Ante esa pregunta, Asger Jorn propuso un tipo de utopía o atopía distinta a la deriva ideada por sus pares situacionistas, la cual, como es célebremente sabido, consistía en vagar sin intención por la ciudad conectando ambientes afectivos y sensoriales a lo largo de la retícula urbana. Inspirado por principios geométricos, Jorn propone, en cambio, la situología: ésta concierne a las propiedades intrínsecas de las figuras sin relación alguna con su ambiente. Una situación, según su formulación, existe en algún punto entre lo ordenado y lo aleatorio, entre un ambiente temporalmente estable o la autonomía, que llega a ser y desaparece, como diría Guy Debord, “en la guerra del tiempo”. ¿Cómo es el tiempo dentro de tal obscuridad indestructible?

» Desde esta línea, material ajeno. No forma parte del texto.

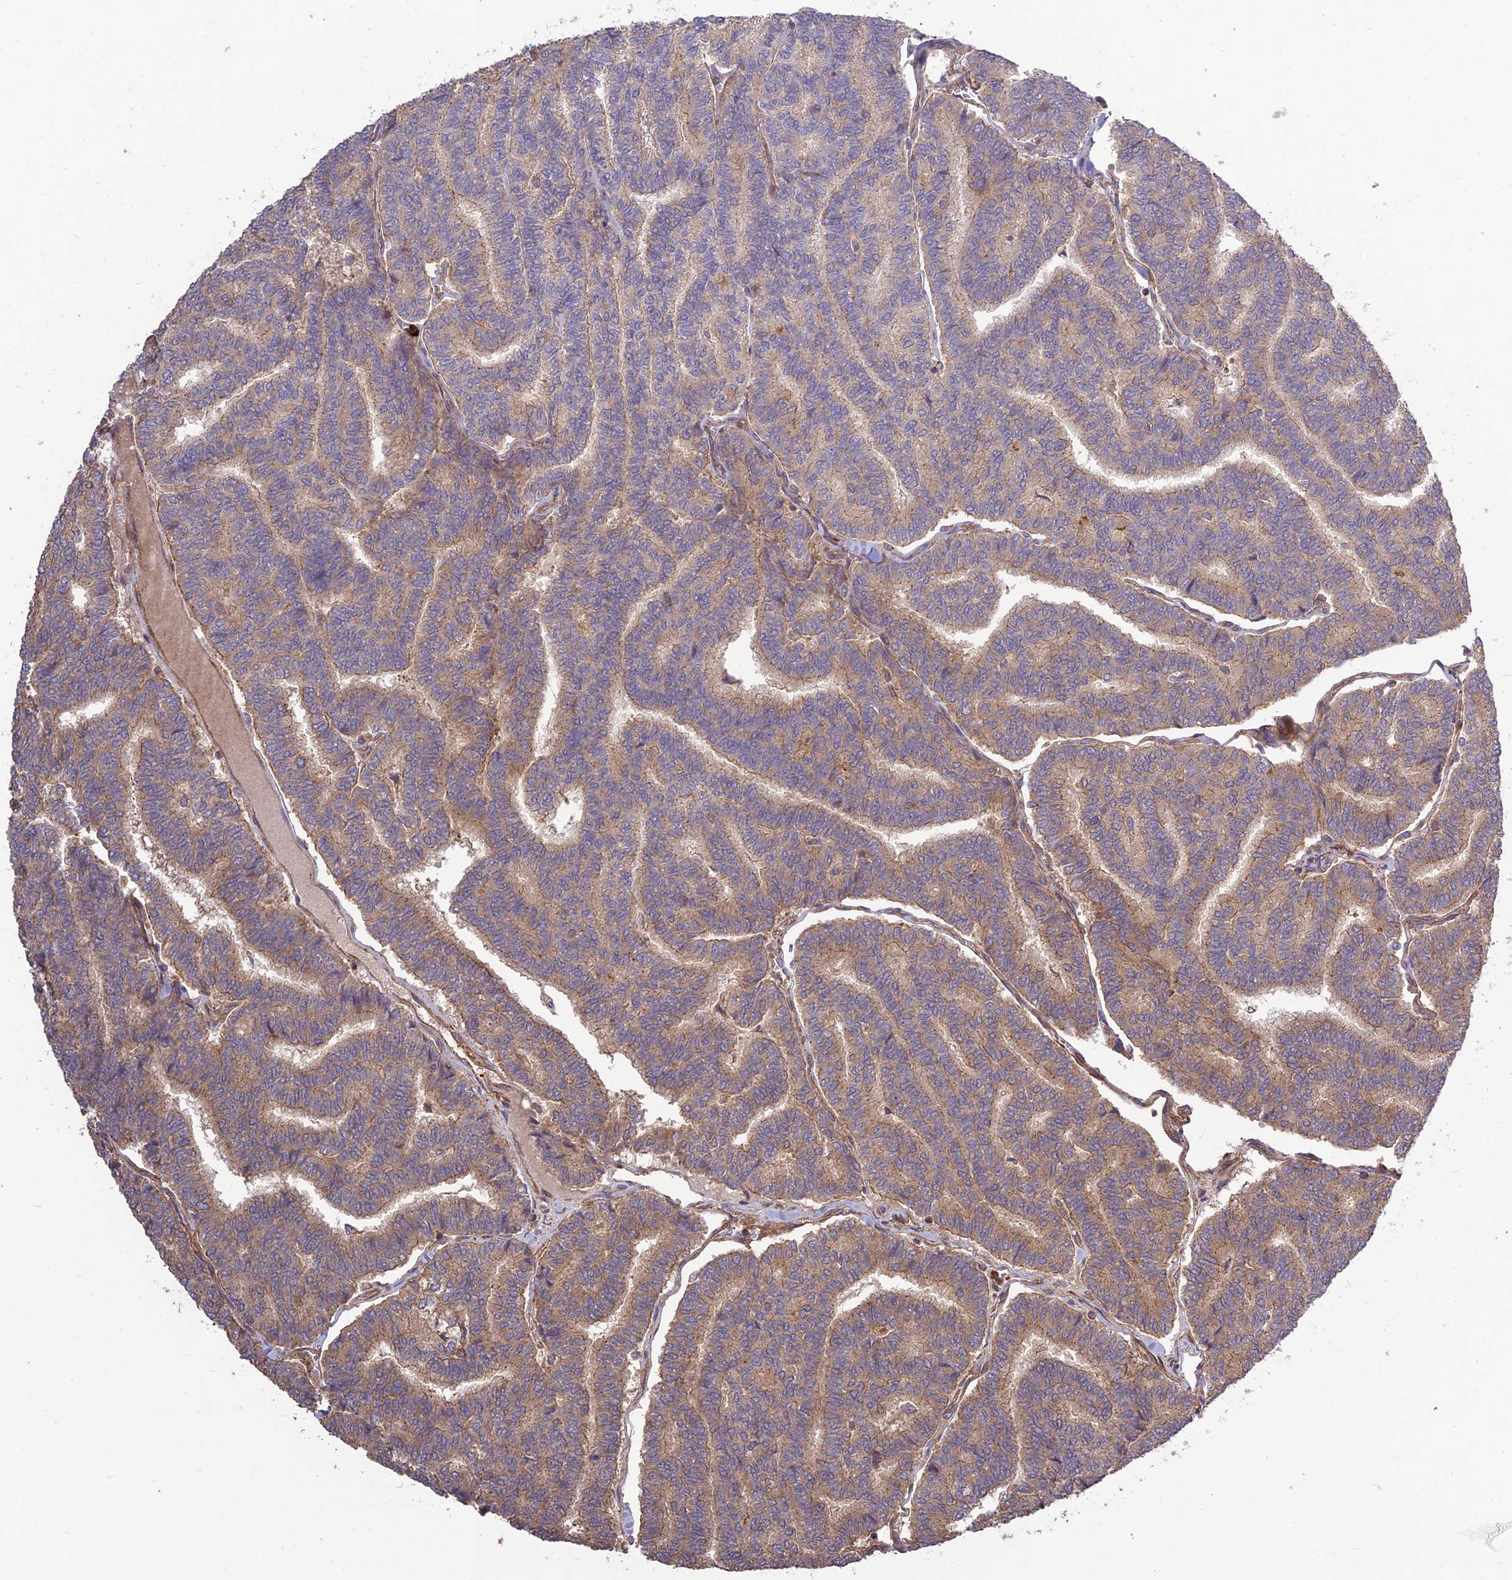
{"staining": {"intensity": "weak", "quantity": "25%-75%", "location": "cytoplasmic/membranous"}, "tissue": "thyroid cancer", "cell_type": "Tumor cells", "image_type": "cancer", "snomed": [{"axis": "morphology", "description": "Papillary adenocarcinoma, NOS"}, {"axis": "topography", "description": "Thyroid gland"}], "caption": "Protein expression analysis of papillary adenocarcinoma (thyroid) displays weak cytoplasmic/membranous staining in approximately 25%-75% of tumor cells.", "gene": "TMEM131L", "patient": {"sex": "female", "age": 35}}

La ficción creada en BETASOM, el terco intento por “deshabitar” el mundo, coincide en cierto modo con esfuerzos llevados a cabo por otros artistas cuyo propósito es, igualmente, escapar de la modernidad. Hay, por ejemplo, quienes  crean simulacros e hiperrealidades, o quienes se refugian en cosmogonías de los pueblos originarios y buscan adoptar sus conocimientos. Mientras las estrategias para crear, no lugares fuera de la historia, sino espacios de excepción continúan in crescendo, el sentimiento de un fin predestinado se siente ominoso. La duda me asalta, ¿en qué momento llegamos, como especie, a debatirnos contra una fatalidad autofabricada?